Will Hooley
- Full name: William John E. Hooley
- Born: 28 November 1993 (age 32) Cambridge, England
- Height: 6 ft 2 in (188 cm)
- Weight: 196 lb (89 kg)
- School: The Leys School

Rugby union career
- Position: Fly-half

Youth career
- Cambridge

Senior career
- Years: Team / Apps / (Points)
- 2012–2015: Northampton Saints / 16 / (80)
- 2013–2015: Birmingham Moseley / 14 / (84)
- 2015–2017: Exeter Chiefs / 14 / (23)
- 2017–2020: Bedford Blues / 49 / (323)
- 2020—2021: Saracens / 10 / (26)
- 2022—: San Diego Legion / 0 / (0)
- Correct as of 25 December 2020

International career
- Years: Team / Apps / (Points)
- 2013: England U20 / 3 / (24)
- 2018–: United States / 18 / (28)
- Correct as of 3 October 2021

= Will Hooley =

American rugby union player (born 1993)

William John E. Hooley (born 28 November 1993) is a former rugby union player who played fly-half for the San Diego Legion in Major League Rugby (MLR) and the United States.

Hooley previously played for the Northampton Saints, Birmingham Moseley on loan, Exeter Chiefs, Bedford Blues and Saracens Rugby Club.

Hooley also previously represented England at the international level with two age-grade sides, winning the 2013 IRB Junior World Championship.

==Early life==
Will Hooley was born in Cambridge, and grew up playing for Cambridge Rugby Club mini and youth level teams. Hooley attended St John's College School and The Leys School, and began playing at the academy level with the Northampton Saints.

==Club career==
Hooley played for Bedford Blues having signed for them from Exeter Chiefs for the 2017-18 season. In March 2018, it was announced that Hooley had signed a one-year contract extension with the Blues, through the 2018–19 season. Hooley joined the Exeter Chiefs from fellow Premiership team Northampton Saints in 2015, making his debut against Clermont Auvergne in the European Rugby Champions Cup.

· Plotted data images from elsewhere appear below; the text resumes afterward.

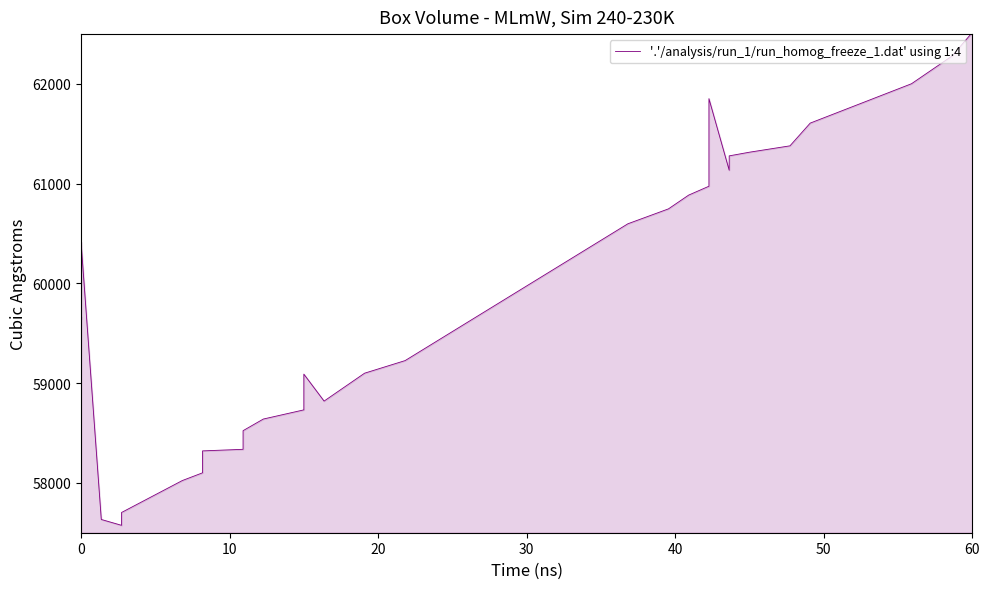

How many lines are shown in the chart?

1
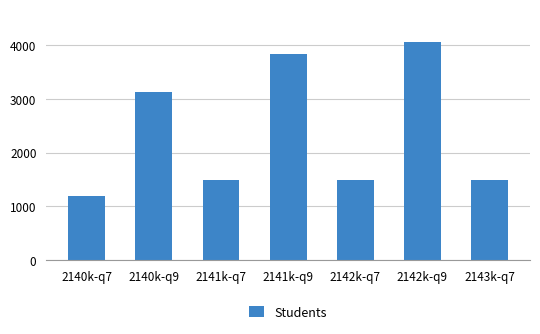

What is the average value?

2389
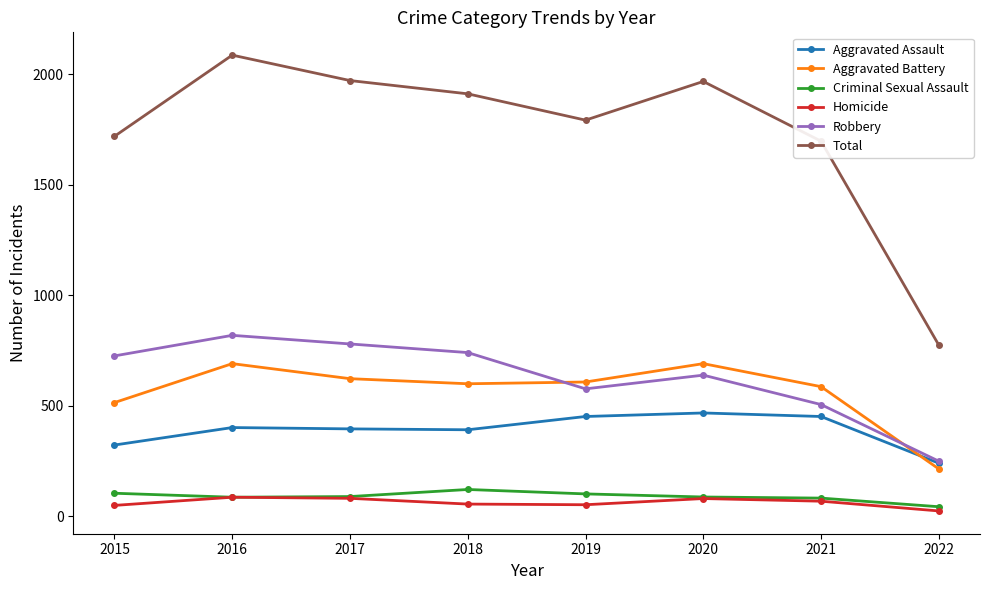

How many values in the Homicide series are below 69?

4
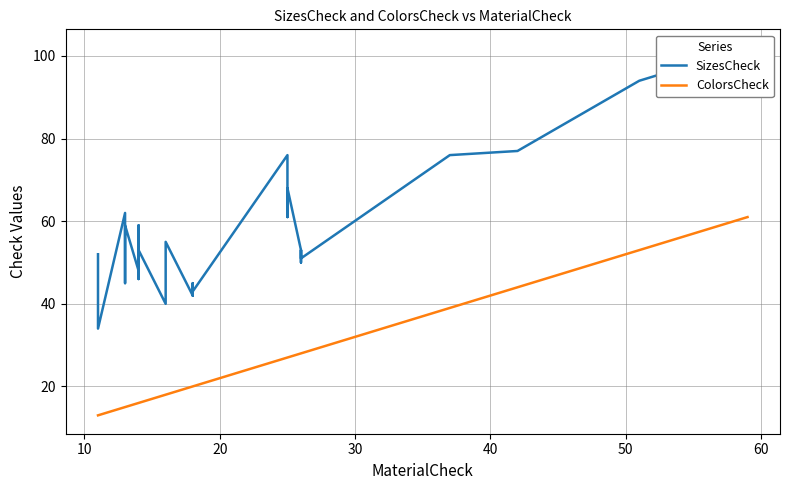

What is the average value of the SizesCheck series?

57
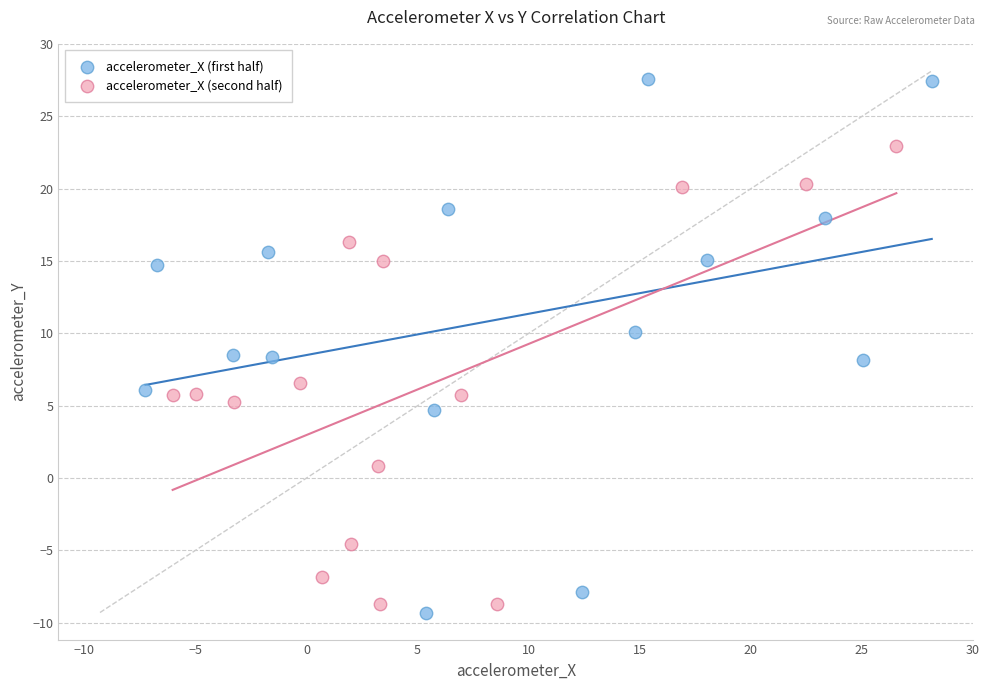

Which series has the widest spread of Y values?

accelerometer_X (first half)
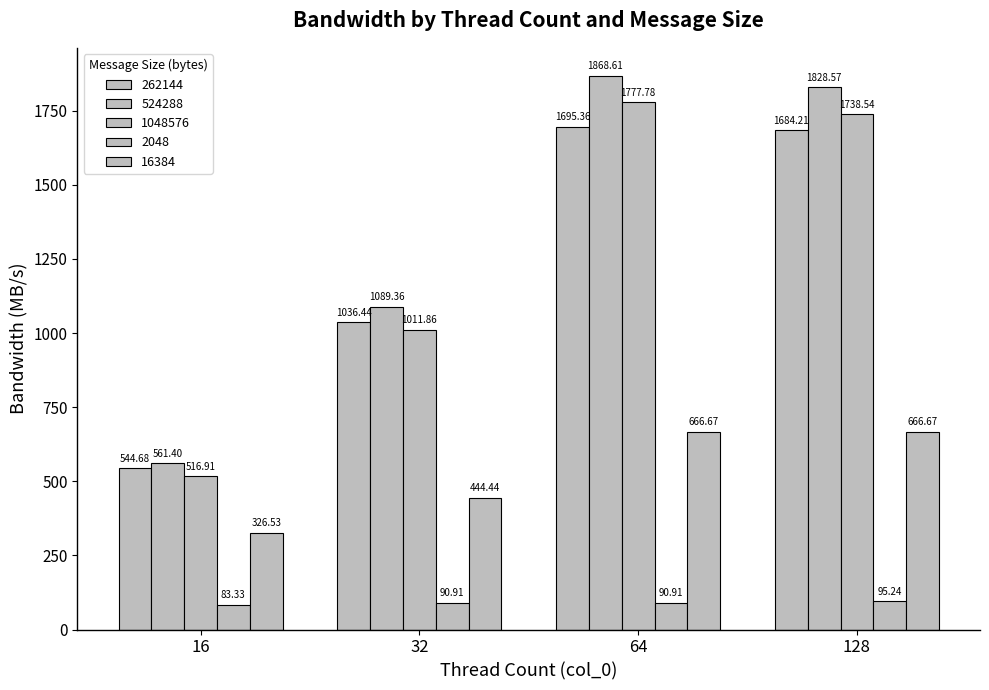

What is the value of the 2048 bar at the 3rd from the left?

90.9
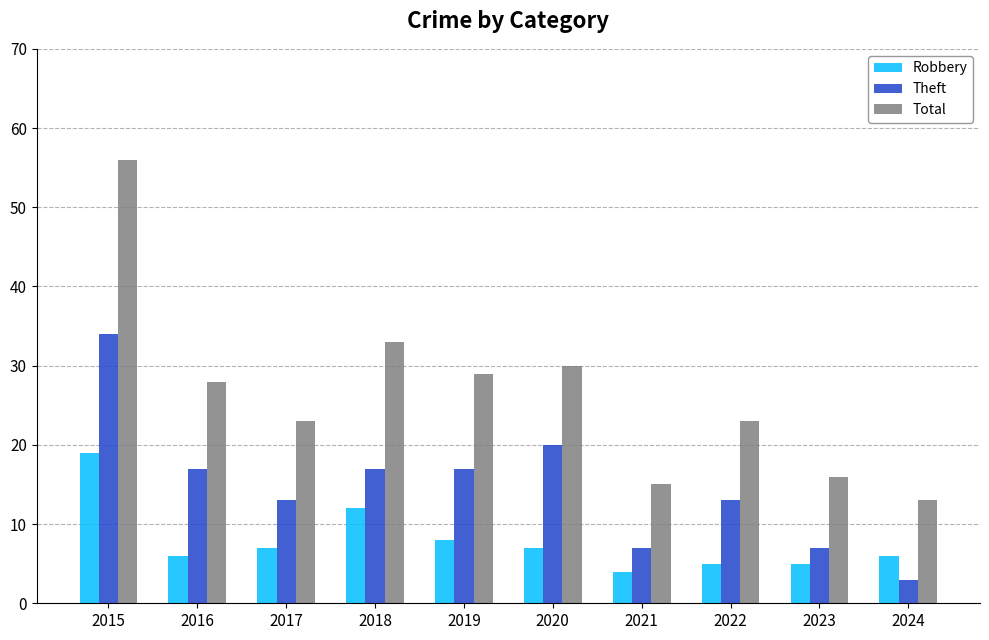

How many distinct data groups are displayed?

3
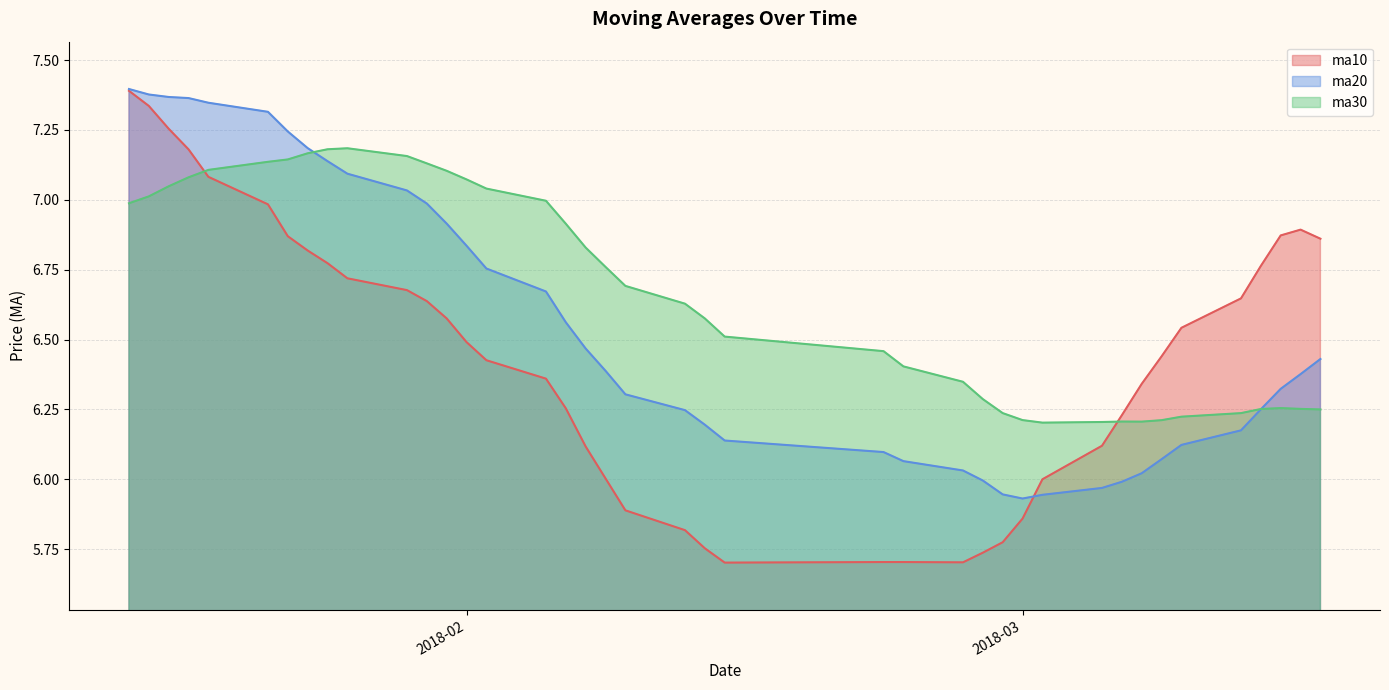

What is the difference between the maximum and second lowest values in the ma10 series?

1.7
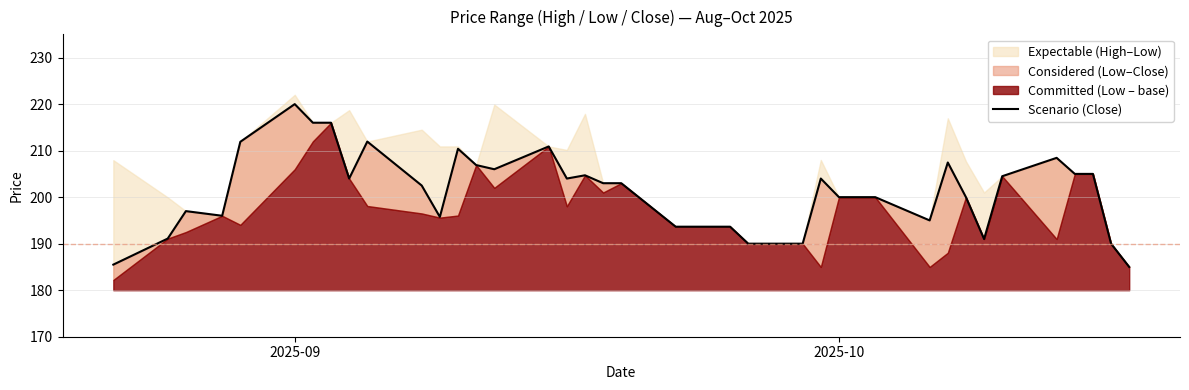

The value at 28 is 50.7. True or false?

False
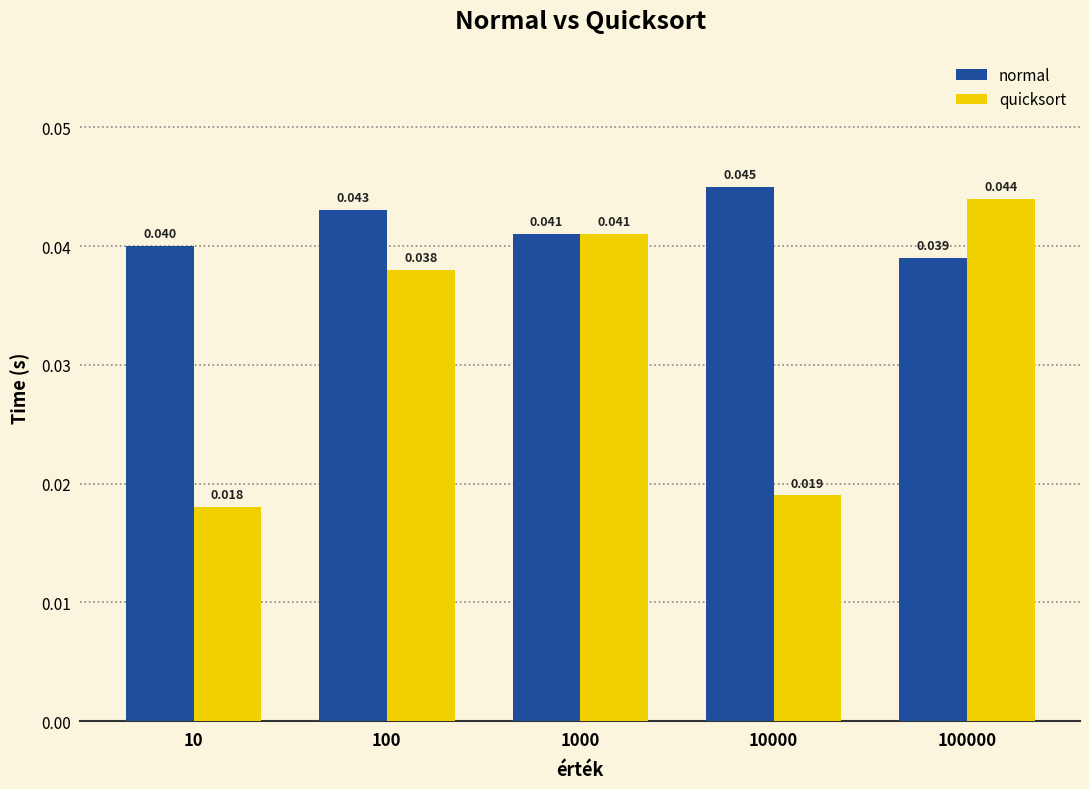

Which series has the largest range (max minus min)?

quicksort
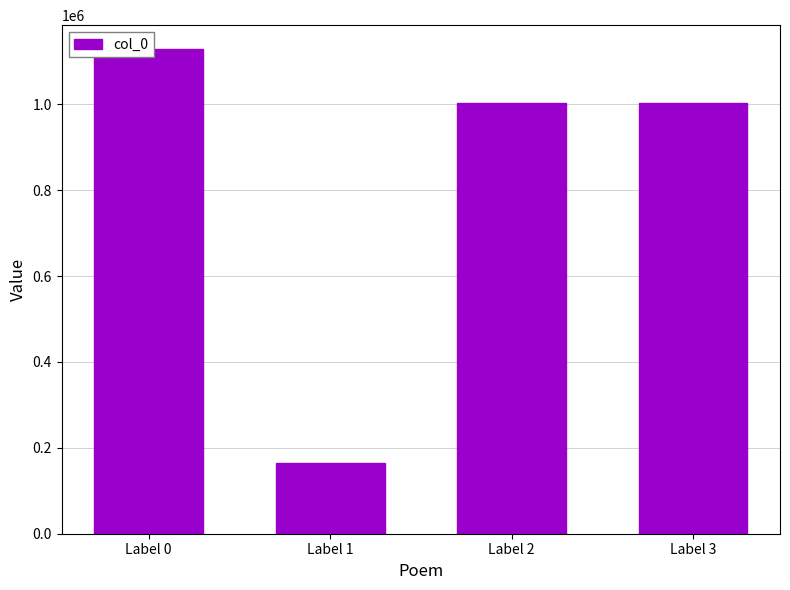

Where is the data nearest to the value 645941?

Label 2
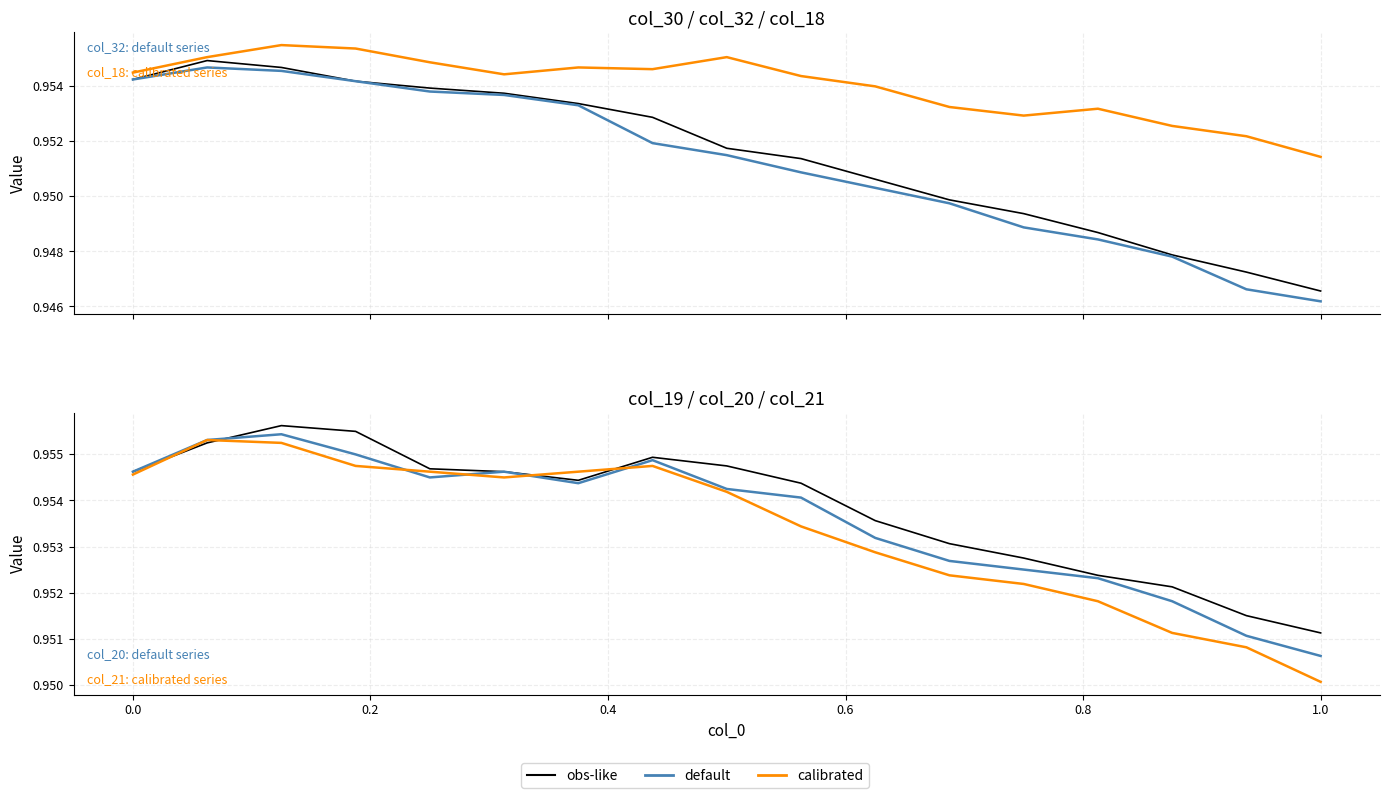

Which series has the widest spread of values?

col_32 (default)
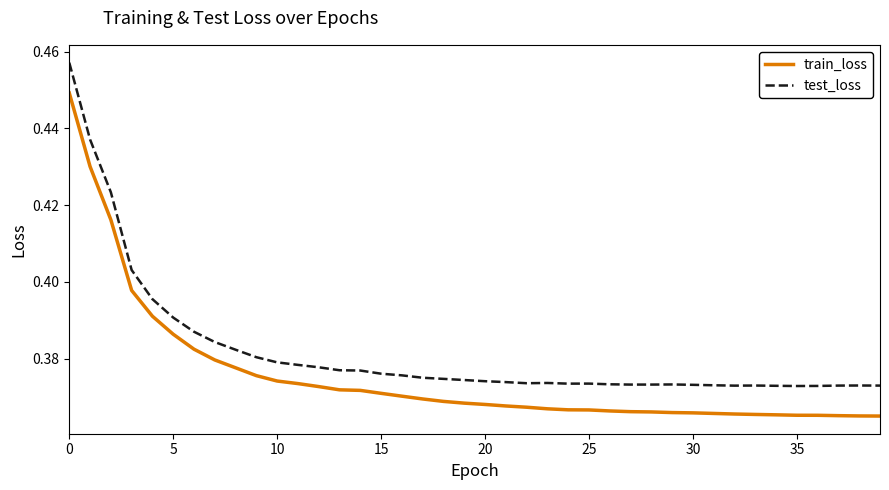

List the series in order of their overall mean, lowest first.

train_loss, test_loss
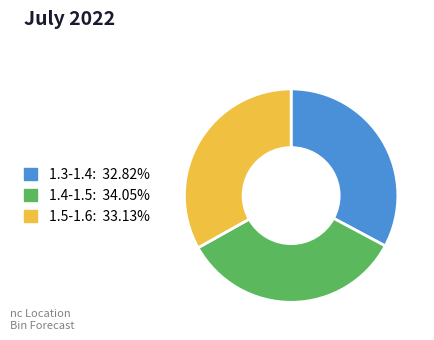

Approximately how many times larger is the value at 1.4-1.5: 34.05% compared to 1.3-1.4: 32.82%?

1.0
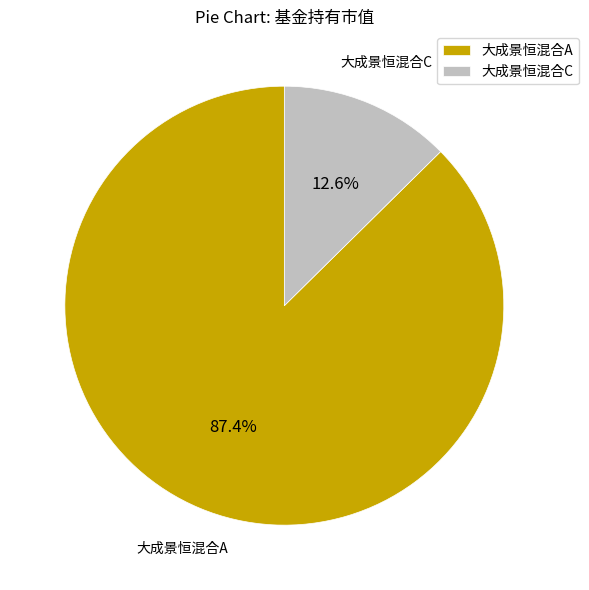

Does 大成景恒混合C account for over 50% of the chart?

No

He signed for Saracens ahead of the 2020–21 season.

==International career==
===England under-18 and under-20 teams===
Hooley first represented England at the international level playing for the England national under-18 rugby union team.
In 2013, he represented England in the World Rugby Under 20 Championship and was part of the winning team in the 2013 IRB Junior World Championship.

===USA Eagles===
In 2018, Hooley was named to the United States national rugby union team, with whom he qualifies through his American grandmother, for the 2018 Americas Rugby Championship. Hooley made his debut for the Eagles on 3 February 2018, appearing as a substitute, in an uncapped 17–10 victory over Argentina XV. Hooley earned his first cap for the Eagles on 10 February 2018, again appearing as a substitute, in a 29–10 victory over Canada.